That number, while impressive, is misleading. The brain doesn’t use every pixel in the eye independently. If you look at a television screen of static, you might be able to see every pixel, but you can’t count the white ones at a glance. The visual system compresses information, abstracting the pixels into higher level concepts that the brain is trained to understand. That’s why you can read English and use complex computer interfaces, and yet find a page full of Chinese or an airliner cockpit overwhelming.

This compression prevents your visual system from overwhelming your brain with information. Your brain is not prepared to digest every pixel on a static-filled screen. Instead, it can abstract away that piece of your visual field as a known concept, static-filled screen. Similarly, when looking at a page of text, you don’t examine every printed pixel, or even every curve of every letter. Your brain sees entire words, looking at collections of letters and using previous experience with the language and content to predict and infer words. This is why a particularly unique turn of phrase or complex sentence can throw off the pace of your reading, forcing you to go back and reevaluate what was actually being said. If we examine common reading speed (200-250 words per minute) and the bit density of written English (about 8 bits per word), we get 2000 bits per minute, or 33 bits per second. So the channel of actual information uptake is much narrower than the bandwidth of the retina.

Optimized Compression

While it is narrow, the good thing about this system of observation is that it is optimized for the common cases you encounter, because it is constantly being trained. If you are a native speaker of English, you will have no trouble recognizing a page of English, while a Chinese speaker’s visual system will be more attuned to Chinese. If you are a programmer, even if you have never used it the Eclipse IDE will likely look familiar, while if you have been a Wall Street trader, then a Bloomberg terminal will seem familiar.

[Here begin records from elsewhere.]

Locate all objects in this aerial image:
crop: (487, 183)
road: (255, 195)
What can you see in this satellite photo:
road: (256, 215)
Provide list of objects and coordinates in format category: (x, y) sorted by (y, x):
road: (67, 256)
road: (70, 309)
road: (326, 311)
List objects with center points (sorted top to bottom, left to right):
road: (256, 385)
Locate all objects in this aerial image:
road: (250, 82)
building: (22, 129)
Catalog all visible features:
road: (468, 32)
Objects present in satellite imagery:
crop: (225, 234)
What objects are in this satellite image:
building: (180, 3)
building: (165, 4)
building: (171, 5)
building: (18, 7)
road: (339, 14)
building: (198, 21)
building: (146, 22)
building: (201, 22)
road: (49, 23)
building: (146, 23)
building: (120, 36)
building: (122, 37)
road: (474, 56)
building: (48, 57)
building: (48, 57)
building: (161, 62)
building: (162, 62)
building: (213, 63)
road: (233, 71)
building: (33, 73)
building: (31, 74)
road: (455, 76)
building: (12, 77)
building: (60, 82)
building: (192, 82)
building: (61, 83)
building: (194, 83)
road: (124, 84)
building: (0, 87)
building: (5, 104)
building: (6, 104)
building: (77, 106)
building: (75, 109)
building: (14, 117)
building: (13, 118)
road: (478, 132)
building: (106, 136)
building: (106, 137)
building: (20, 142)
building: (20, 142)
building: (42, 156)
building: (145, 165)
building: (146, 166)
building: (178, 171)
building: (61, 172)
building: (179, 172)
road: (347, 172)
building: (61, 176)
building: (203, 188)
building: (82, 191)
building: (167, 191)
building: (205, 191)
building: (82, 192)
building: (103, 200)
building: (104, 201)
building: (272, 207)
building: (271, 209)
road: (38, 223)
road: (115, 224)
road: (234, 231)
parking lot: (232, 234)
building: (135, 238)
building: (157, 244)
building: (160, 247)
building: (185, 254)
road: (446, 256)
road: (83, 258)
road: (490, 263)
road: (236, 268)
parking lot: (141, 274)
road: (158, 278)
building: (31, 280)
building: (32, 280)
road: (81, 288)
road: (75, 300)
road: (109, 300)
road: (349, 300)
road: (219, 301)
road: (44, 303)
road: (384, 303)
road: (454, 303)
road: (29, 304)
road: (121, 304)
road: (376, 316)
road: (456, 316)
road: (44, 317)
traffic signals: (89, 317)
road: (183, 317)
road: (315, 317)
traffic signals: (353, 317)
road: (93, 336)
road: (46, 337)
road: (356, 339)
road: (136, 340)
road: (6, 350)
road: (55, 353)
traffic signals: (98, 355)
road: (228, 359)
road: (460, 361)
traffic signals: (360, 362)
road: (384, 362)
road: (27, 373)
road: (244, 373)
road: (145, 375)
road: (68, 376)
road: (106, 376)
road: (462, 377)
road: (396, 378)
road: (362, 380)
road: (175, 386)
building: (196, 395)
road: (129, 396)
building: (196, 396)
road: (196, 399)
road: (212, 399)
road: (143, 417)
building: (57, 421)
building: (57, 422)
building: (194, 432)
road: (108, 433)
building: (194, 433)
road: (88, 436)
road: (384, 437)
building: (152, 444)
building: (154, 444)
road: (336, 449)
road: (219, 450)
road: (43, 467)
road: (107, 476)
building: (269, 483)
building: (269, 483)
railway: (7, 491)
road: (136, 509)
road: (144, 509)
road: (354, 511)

This trained visual system has a big impact on the design of information interfaces. Humans are capable of using very complex interfaces, if they have been trained to use them. Throughout his talk, Tufte kept coming back to the sports pages, pointing out that they are a wonderfully dense source of information, and a good place to go for inspiration. Well, one reason for this is that the last few generations of Americans were introduced to the sports pages as kids, and took the time to understand the information displayed there. We were not born with the ability to interpret a baseball line score, but it would be tough to grow up in America without at least some familiarity. And so any quantitative display that is based on a line score will be easy for people to understand.

When choosing a quantitative display, consider your audience and the displays with which they are already familiar. Familiar information displays will have a fast path through this visual compression. They won’t look confusing, they will look familiar. The information is pre-compressed. It doesn’t look like something else, it looks like people expect information to look.

The benefits of experience explains why new visual communications paradigms like treemaps, heatmaps, or sparklines don’t see much uptake. They are new, and there isn’t a compelling reason for people to learn them. And until a critical mass of people learn them, smart authors won’t use them.

So while I agree with many of Tufte’s conclusions, I think his theory leaves something to be desired. The goal of a visual display of information is not information density. The goal is efficiency of comprehension. And graphical paradigms that people already understand are the easiest way to give them new information.